> [What is expected]:
Rewrite all the rows below, substituting "tweet identifiers" for every occurrence of "tweet IDs" and leaving everything else unchanged. Omit the pictures from your answer.

[Stored data entries]
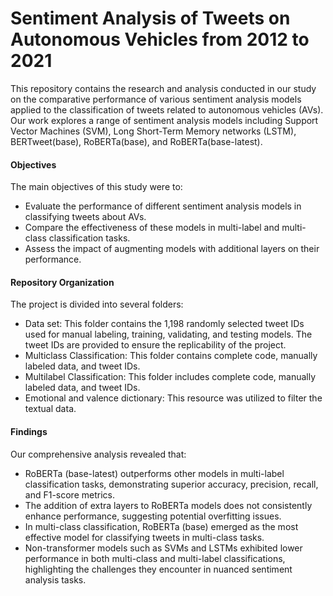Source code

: # Sentiment Analysis of Tweets on Autonomous Vehicles from 2012 to 2021

This repository contains the research and analysis conducted in our study on the comparative performance of various sentiment analysis models applied to the classification of tweets related to autonomous vehicles (AVs). 
Our work explores a range of sentiment analysis models including Support Vector Machines (SVM), Long Short-Term Memory networks (LSTM), BERTweet(base), RoBERTa(base), and RoBERTa(base-latest).

#### Objectives

The main objectives of this study were to:

* Evaluate the performance of different sentiment analysis models in classifying tweets about AVs.
* Compare the effectiveness of these models in multi-label and multi-class classification tasks.
* Assess the impact of augmenting models with additional layers on their performance.

#### Repository Organization
The project is divided into several folders:
* Data set: This folder contains the 1,198 randomly selected tweet IDs used for manual labeling, training, validating, and testing models. The tweet IDs are provided to ensure the replicability of the project.
* Multiclass Classification: This folder contains complete code, manually labeled data, and tweet IDs.
* Multilabel Classification: This folder includes complete code, manually labeled data, and tweet IDs.
* Emotional and valence dictionary: This resource was utilized to filter the textual data.

#### Findings

Our comprehensive analysis revealed that:

* RoBERTa (base-latest) outperforms other models in multi-label classification tasks, demonstrating superior accuracy, precision, recall, and F1-score metrics.
* The addition of extra layers to RoBERTa models does not consistently enhance performance, suggesting potential overfitting issues.
* In multi-class classification, RoBERTa (base) emerged as the most effective model for classifying tweets in multi-class tasks.
* Non-transformer models such as SVMs and LSTMs exhibited lower performance in both multi-class and multi-label classifications, highlighting the challenges they encounter in nuanced sentiment analysis tasks.



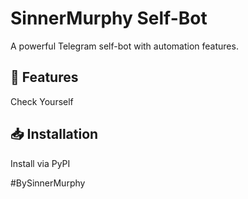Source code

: # SinnerMurphy Self-Bot

A powerful Telegram self-bot with automation features.

## 🚀 Features
Check Yourself 

## 📥 Installation
Install via PyPI

#BySinnerMurphy
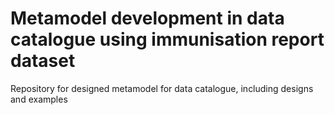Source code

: # Metamodel development in data catalogue using immunisation report dataset
Repository for designed metamodel for data catalogue, including designs and examples
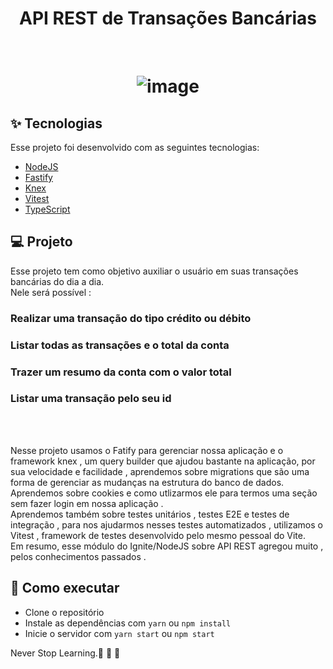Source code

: 
<h1 align="center" >
  API REST de Transações Bancárias
</h1>



<br>

<h1 align="center" >

![image](https://github.com/RafaelFigueiredo2203/apiTransactions-restjs/assets/60237326/2f09e538-8117-49f4-bf26-2fb2e7328dee)


  </h1>


## ✨ Tecnologias

Esse projeto foi desenvolvido com as seguintes tecnologias:

- [NodeJS](https://nodejs.org/en)
- [Fastify](https://fastify.dev/)
- [Knex](https://knexjs.org/)
- [Vitest](https://vitest.dev/)
- [TypeScript](https://www.typescriptlang.org/)



## 💻 Projeto

Esse projeto tem como objetivo auxiliar o usuário em suas transações bancárias do dia a dia. <br>
Nele será possível :
### Realizar uma transação do tipo crédito ou débito
### Listar todas as transações e o total da conta
### Trazer um resumo da conta com o valor total
### Listar uma transação pelo seu id 

<br><br>

Nesse projeto usamos o Fatify para gerenciar nossa aplicação e o framework knex , um query builder que ajudou bastante na aplicação, por sua velocidade e facilidade , aprendemos sobre migrations que são uma forma de gerenciar as mudanças na estrutura do banco de dados.<br>
Aprendemos sobre cookies e como utlizarmos ele para termos uma seção sem fazer login em nossa aplicação .<br>
Aprendemos também sobre testes unitários , testes E2E e testes de integração , para nos ajudarmos nesses testes automatizados , utilizamos o Vitest , framework de testes desenvolvido pelo mesmo pessoal do Vite.<br>
Em resumo, esse módulo do Ignite/NodeJS sobre API REST agregou muito , pelos conhecimentos passados .

## 🚀 Como executar

- Clone o repositório
- Instale as dependências com `yarn` ou `npm install`
- Inicie o servidor com `yarn start` ou `npm start`


Never Stop Learning.🚀 🚀 🚀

> [Output for this exercise]:
Source code

: # Sentiment Analysis of Tweets on Autonomous Vehicles from 2012 to 2021

This repository contains the research and analysis conducted in our study on the comparative performance of various sentiment analysis models applied to the classification of tweets related to autonomous vehicles (AVs). 
Our work explores a range of sentiment analysis models including Support Vector Machines (SVM), Long Short-Term Memory networks (LSTM), BERTweet(base), RoBERTa(base), and RoBERTa(base-latest).

#### Objectives

The main objectives of this study were to:

* Evaluate the performance of different sentiment analysis models in classifying tweets about AVs.
* Compare the effectiveness of these models in multi-label and multi-class classification tasks.
* Assess the impact of augmenting models with additional layers on their performance.

#### Repository Organization
The project is divided into several folders:
* Data set: This folder contains the 1,198 randomly selected tweet identifiers used for manual labeling, training, validating, and testing models. The tweet identifiers are provided to ensure the replicability of the project.
* Multiclass Classification: This folder contains complete code, manually labeled data, and tweet identifiers.
* Multilabel Classification: This folder includes complete code, manually labeled data, and tweet identifiers.
* Emotional and valence dictionary: This resource was utilized to filter the textual data.

#### Findings

Our comprehensive analysis revealed that:

* RoBERTa (base-latest) outperforms other models in multi-label classification tasks, demonstrating superior accuracy, precision, recall, and F1-score metrics.
* The addition of extra layers to RoBERTa models does not consistently enhance performance, suggesting potential overfitting issues.
* In multi-class classification, RoBERTa (base) emerged as the most effective model for classifying tweets in multi-class tasks.
* Non-transformer models such as SVMs and LSTMs exhibited lower performance in both multi-class and multi-label classifications, highlighting the challenges they encounter in nuanced sentiment analysis tasks.



Source code

: # SinnerMurphy Self-Bot

A powerful Telegram self-bot with automation features.

## 🚀 Features
Check Yourself 

## 📥 Installation
Install via PyPI

#BySinnerMurphy
Source code

: # Metamodel development in data catalogue using immunisation report dataset
Repository for designed metamodel for data catalogue, including designs and examples
Source code

: 
<h1 align="center" >
  API REST de Transações Bancárias
</h1>



<br>

<h1 align="center" >

![image](https://github.com/RafaelFigueiredo2203/apiTransactions-restjs/assets/60237326/2f09e538-8117-49f4-bf26-2fb2e7328dee)


  </h1>


## ✨ Tecnologias

Esse projeto foi desenvolvido com as seguintes tecnologias:

- [NodeJS](https://nodejs.org/en)
- [Fastify](https://fastify.dev/)
- [Knex](https://knexjs.org/)
- [Vitest](https://vitest.dev/)
- [TypeScript](https://www.typescriptlang.org/)



## 💻 Projeto

Esse projeto tem como objetivo auxiliar o usuário em suas transações bancárias do dia a dia. <br>
Nele será possível :
### Realizar uma transação do tipo crédito ou débito
### Listar todas as transações e o total da conta
### Trazer um resumo da conta com o valor total
### Listar uma transação pelo seu id 

<br><br>

Nesse projeto usamos o Fatify para gerenciar nossa aplicação e o framework knex , um query builder que ajudou bastante na aplicação, por sua velocidade e facilidade , aprendemos sobre migrations que são uma forma de gerenciar as mudanças na estrutura do banco de dados.<br>
Aprendemos sobre cookies e como utlizarmos ele para termos uma seção sem fazer login em nossa aplicação .<br>
Aprendemos também sobre testes unitários , testes E2E e testes de integração , para nos ajudarmos nesses testes automatizados , utilizamos o Vitest , framework de testes desenvolvido pelo mesmo pessoal do Vite.<br>
Em resumo, esse módulo do Ignite/NodeJS sobre API REST agregou muito , pelos conhecimentos passados .

## 🚀 Como executar

- Clone o repositório
- Instale as dependências com `yarn` ou `npm install`
- Inicie o servidor com `yarn start` ou `npm start`


Never Stop Learning.🚀 🚀 🚀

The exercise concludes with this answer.